Diary of a Feminist: When Women are Both Victims and Culprits

Most social customs revolve around the institu­tion of the family. And the family, or home, is the wo­man’s domain. So let’s face the fact that women play a significant role in perpetuating decadent so­cial customs.

Women dominate family af­fairs no matter how much sub­jugated they are in other mat­ters of life. But their domi­nance is pathetic. Because the dominance is over petty, superfluous things masked by the disproportionate importance attached to them. By women themselves. Who else?

For instance, take dowry or jahez. It concerns women and women only. It’s the girl’s mother who thinks of her daughter’s dowry the day she is born and starts filling the hope chest the day she reaches puberty.

It’s the girl herself who either categorically asks for specific things or subtly ex­presses her desires. It’s the girl and the mother who do the shopping. The poor man — the father — who procures the cash has no idea what the wo­men are buying and for what.

Once married, the girl is ex­cessively possessive about her dowry. In a world totally strange, these are the things she can cling to and call her own. She resents it if anything is used by the in-laws. And who will use her grinder, or china, or teflon-coated pots? Cer­tainly not the men of the fam­ily. They don’t cook.

If dowry is demanded by the boy’s family it’s invariably a woman, the saas who wants it. When you hear about a boy who has the cheek to make such a request/order, be sure he is voicing his mama’s wishes.

Now we come to the import­ance of dowry as far as the marital happiness of the couple is concerned. It has none. The dowry doesn’t make the couple more com­patible, more loving, more un­derstanding. Sadly, the dowry, the material, is in fact immaterial in the couple’s personal life. Conjugal happi­ness depends not on the dowry or grandeur of the wed­ding ceremony but on the couple’s  respect  for  each other’s needs, likes and dis­likes, mutual love, give-and-take and compromise.

The dowry only has a snot value. A big dower may camouflage in-laws’ resent­ment and rejection with sup­erficial respect of a bahu rude and haughty. The luxurious items, the electric gadgets brought by the girl may give a feel of enhanced status to the groom’s family.
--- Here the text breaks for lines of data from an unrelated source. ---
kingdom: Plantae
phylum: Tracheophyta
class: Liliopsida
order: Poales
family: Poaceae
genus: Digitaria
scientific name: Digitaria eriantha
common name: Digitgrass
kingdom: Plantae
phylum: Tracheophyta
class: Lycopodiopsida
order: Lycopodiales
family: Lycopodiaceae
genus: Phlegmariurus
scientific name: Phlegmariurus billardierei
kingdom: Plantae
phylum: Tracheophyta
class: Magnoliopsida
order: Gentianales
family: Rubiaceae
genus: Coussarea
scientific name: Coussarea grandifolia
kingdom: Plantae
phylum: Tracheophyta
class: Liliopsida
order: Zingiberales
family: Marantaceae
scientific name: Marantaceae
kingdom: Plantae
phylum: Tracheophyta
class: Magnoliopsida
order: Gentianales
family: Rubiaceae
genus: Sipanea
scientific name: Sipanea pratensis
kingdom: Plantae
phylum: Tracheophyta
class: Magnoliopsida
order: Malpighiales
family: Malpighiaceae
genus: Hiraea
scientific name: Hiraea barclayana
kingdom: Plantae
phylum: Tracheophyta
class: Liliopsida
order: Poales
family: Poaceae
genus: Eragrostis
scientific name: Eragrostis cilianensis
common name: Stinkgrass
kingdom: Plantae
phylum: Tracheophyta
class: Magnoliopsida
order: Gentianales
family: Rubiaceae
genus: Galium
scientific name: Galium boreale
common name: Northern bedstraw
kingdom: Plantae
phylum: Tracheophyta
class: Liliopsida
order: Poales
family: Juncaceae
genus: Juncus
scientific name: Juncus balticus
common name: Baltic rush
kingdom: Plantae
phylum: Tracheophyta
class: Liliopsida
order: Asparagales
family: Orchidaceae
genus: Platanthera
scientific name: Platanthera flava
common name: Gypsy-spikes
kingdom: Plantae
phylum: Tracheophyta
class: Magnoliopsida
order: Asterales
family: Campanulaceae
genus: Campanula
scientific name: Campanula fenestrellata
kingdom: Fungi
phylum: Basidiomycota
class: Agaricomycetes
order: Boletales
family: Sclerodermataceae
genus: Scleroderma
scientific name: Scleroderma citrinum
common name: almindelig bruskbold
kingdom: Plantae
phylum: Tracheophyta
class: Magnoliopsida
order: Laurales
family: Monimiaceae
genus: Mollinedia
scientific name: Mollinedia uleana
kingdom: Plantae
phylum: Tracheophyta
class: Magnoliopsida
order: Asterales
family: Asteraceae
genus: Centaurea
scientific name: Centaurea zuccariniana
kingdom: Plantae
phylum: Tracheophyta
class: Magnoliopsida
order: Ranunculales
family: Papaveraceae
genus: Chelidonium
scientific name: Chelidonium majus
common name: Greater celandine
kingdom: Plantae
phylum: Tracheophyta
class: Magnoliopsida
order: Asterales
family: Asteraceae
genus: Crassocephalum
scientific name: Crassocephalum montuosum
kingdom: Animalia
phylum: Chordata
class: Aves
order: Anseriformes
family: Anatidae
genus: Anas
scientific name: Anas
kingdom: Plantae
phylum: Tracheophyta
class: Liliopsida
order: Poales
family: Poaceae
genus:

But does it re­ally change their lifestyle?

In a family of modest means and fixed salary, the foam of her big bed would sink soon, the sheen of the sofa would fade and the orange-coloured kitchen gadgets are still only made of plastic, even if they are made in France.

In a family where the girl has to swallow pricking re­marks that she ‘brought so little’ the dowry serves as a scapegoat for in-laws’ shat­tered expectations and their severed link with the boy (son/brother). Their anger and frustration is displaced from the bahu they themselves brought into the family on to the things she has or has not brought.

All the customs related to family and marriage are practised by women. The superstitions, the stigmas on different social happenings are believed by women. And who gets a raw deal in the process? Women. Really.

When I wonder about it all, why women have made a mess of their lives, I come to the conclusion it has something to do with female illiteracy. The overwhelming majority of us is illiterate, with closed minds where the light has yet to reach. But a friend of mine doesn’t agree with this hypothesis. She says she has seen many educated women with orthodox, conventional mentality. Why didn’t educa­tion enlighten them? She wonders.

Let’s remember on this sultry, oppressive day of the month of March, the Interna­tional Women’s Day, that wo­men of our country have two battles to fight. One is the political battle. The other is the social battle. And it is this battle which is more difficult to fight because the victims are women, the culprits are women.